Source texts of formatted documents
══════════

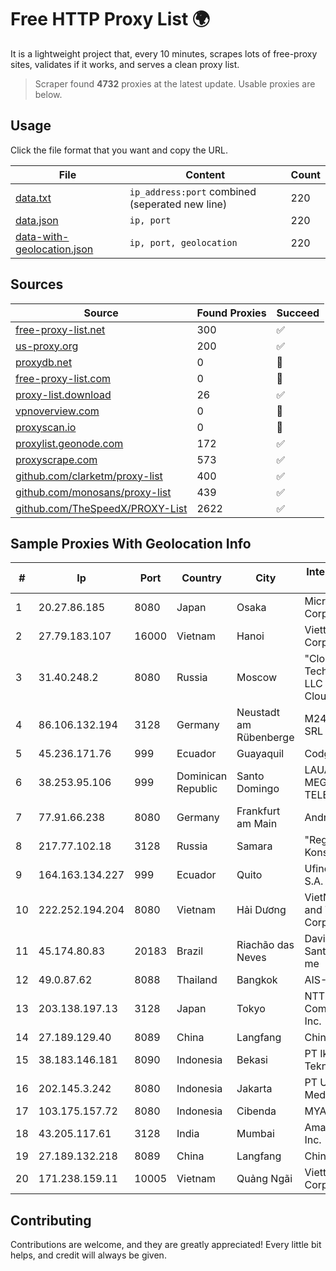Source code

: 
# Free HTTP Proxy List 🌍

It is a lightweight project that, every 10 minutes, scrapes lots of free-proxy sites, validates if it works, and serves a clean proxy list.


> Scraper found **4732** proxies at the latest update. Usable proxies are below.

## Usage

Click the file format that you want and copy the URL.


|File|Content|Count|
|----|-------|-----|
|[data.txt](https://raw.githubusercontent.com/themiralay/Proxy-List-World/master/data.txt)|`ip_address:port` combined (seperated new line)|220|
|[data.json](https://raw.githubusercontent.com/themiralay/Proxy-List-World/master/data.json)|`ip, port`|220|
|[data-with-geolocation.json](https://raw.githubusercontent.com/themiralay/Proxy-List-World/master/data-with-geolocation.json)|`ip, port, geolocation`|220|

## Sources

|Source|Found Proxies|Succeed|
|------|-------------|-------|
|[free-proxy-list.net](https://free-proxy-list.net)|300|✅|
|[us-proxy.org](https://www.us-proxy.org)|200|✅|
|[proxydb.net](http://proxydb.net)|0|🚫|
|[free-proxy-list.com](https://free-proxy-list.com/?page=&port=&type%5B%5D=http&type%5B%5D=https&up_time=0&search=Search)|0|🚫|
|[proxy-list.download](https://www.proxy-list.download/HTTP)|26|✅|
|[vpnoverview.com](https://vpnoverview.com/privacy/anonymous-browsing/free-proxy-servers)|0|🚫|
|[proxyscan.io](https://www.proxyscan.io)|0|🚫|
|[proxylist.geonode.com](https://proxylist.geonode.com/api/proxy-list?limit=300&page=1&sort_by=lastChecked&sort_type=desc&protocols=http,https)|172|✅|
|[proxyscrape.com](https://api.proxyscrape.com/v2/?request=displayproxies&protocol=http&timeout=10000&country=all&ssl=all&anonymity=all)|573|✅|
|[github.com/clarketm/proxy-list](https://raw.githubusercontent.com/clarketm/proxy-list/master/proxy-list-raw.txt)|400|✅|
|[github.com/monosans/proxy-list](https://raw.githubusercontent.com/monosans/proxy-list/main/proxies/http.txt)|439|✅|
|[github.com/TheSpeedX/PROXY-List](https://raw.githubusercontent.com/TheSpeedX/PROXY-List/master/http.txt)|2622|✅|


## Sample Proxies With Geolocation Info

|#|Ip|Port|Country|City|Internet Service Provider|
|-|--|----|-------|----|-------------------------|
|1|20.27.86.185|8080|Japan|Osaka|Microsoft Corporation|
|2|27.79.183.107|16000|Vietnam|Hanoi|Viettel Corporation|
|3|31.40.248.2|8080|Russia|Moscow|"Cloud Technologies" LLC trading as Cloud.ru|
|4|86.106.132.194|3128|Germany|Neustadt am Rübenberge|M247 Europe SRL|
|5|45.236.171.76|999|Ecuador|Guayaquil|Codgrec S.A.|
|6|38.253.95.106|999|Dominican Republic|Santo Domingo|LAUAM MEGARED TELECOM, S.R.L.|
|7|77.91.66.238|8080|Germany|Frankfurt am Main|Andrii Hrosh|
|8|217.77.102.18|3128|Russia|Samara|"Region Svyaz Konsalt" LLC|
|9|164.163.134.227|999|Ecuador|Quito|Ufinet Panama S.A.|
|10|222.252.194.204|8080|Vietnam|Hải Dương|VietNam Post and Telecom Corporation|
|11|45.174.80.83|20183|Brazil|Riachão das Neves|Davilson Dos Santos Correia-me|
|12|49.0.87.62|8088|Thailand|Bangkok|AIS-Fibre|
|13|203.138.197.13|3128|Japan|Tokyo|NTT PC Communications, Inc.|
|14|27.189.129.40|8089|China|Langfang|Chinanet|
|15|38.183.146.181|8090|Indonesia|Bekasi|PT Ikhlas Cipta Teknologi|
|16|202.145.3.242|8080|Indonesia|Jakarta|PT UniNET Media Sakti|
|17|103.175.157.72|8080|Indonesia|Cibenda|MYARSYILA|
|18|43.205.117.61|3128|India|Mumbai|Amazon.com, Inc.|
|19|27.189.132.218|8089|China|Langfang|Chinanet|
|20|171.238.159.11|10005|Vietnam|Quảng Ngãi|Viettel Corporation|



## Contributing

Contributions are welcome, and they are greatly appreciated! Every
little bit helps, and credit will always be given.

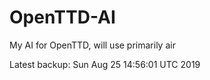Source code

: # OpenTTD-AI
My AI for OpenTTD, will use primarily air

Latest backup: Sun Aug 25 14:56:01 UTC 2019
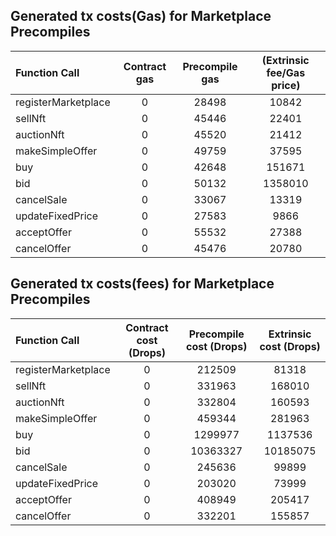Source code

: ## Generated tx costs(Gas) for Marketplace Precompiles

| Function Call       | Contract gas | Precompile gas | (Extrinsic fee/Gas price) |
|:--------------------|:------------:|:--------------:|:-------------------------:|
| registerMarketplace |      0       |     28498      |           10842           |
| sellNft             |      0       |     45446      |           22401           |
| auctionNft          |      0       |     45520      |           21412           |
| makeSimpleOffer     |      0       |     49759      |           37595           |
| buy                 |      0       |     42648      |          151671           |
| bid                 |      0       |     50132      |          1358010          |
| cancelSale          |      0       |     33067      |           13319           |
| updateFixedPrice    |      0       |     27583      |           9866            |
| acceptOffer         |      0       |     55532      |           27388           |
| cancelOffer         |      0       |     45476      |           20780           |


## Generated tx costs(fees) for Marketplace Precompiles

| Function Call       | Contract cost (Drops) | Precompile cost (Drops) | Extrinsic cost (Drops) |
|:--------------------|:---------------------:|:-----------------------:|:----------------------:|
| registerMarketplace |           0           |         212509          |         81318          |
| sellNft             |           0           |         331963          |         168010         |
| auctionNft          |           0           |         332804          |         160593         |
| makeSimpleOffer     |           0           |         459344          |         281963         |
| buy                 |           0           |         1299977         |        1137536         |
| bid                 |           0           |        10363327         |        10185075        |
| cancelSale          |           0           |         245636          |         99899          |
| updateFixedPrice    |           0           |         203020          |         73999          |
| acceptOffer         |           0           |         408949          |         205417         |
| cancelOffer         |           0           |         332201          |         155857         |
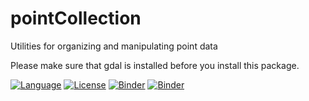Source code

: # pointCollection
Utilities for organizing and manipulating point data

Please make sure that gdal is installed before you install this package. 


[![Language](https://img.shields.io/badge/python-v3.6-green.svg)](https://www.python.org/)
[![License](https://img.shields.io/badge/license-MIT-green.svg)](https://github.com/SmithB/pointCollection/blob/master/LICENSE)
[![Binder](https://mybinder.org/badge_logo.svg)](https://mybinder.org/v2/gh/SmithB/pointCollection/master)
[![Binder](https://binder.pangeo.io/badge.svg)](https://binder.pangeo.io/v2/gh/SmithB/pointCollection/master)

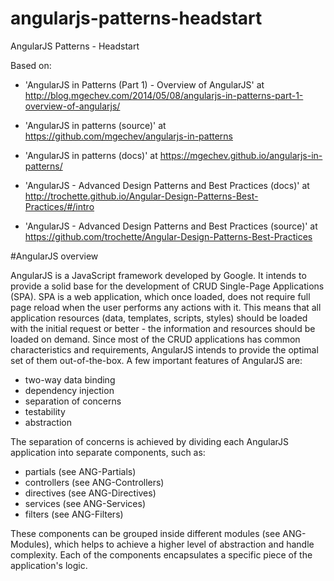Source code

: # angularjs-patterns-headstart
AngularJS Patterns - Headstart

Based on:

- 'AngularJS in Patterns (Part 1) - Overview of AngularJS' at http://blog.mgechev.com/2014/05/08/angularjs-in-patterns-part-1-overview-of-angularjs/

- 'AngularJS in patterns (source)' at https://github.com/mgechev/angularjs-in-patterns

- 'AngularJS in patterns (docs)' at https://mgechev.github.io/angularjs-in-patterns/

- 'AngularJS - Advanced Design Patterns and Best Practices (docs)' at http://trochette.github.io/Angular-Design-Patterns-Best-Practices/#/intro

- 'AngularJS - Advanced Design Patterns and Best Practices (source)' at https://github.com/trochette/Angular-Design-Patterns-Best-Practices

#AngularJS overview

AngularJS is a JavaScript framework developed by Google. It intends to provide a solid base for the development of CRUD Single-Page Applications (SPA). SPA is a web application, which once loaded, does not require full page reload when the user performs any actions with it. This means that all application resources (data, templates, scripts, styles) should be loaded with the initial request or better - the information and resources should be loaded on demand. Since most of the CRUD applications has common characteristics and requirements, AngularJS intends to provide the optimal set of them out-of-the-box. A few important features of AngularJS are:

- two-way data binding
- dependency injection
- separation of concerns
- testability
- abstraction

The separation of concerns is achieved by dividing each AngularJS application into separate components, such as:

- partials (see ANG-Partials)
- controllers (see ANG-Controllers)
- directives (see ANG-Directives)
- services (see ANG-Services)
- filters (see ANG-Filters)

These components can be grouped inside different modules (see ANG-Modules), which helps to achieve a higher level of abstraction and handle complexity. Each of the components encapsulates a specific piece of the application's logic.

══════════

» **PROMPT**:
The lines to extract from the data above begin with the line containing "- dependency injection" and end with the line containing "- filters (see ANG-Filters)". Extract them exactly, including both.

» **RESPONSE AREA**:
- dependency injection
- separation of concerns
- testability
- abstraction

The separation of concerns is achieved by dividing each AngularJS application into separate components, such as:

- partials (see ANG-Partials)
- controllers (see ANG-Controllers)
- directives (see ANG-Directives)
- services (see ANG-Services)
- filters (see ANG-Filters)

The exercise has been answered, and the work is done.